Working data »
● ● ●

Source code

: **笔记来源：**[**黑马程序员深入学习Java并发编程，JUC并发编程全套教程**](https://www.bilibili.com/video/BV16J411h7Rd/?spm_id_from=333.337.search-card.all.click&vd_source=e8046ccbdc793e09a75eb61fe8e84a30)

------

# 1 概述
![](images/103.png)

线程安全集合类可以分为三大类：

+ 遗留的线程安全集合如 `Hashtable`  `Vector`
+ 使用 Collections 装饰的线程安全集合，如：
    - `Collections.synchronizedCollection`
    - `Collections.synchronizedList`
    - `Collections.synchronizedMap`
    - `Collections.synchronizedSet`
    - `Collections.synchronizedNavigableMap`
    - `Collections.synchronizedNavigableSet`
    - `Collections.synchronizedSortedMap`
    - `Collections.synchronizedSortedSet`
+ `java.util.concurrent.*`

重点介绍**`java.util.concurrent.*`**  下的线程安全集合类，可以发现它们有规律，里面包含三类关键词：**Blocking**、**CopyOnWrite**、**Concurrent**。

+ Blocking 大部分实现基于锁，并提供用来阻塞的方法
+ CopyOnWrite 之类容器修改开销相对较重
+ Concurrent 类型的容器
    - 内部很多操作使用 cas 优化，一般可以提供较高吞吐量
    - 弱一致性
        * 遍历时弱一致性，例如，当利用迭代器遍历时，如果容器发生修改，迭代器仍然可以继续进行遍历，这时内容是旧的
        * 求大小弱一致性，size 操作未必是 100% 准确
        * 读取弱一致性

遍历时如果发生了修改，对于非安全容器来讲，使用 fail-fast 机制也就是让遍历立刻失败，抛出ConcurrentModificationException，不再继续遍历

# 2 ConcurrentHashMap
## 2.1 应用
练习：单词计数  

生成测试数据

● ● ●

Among the lines above, show every one that contains the string "CopyOnWrite".

重点介绍**`java.util.concurrent.*`**  下的线程安全集合类，可以发现它们有规律，里面包含三类关键词：**Blocking**、**CopyOnWrite**、**Concurrent**。
+ CopyOnWrite 之类容器修改开销相对较重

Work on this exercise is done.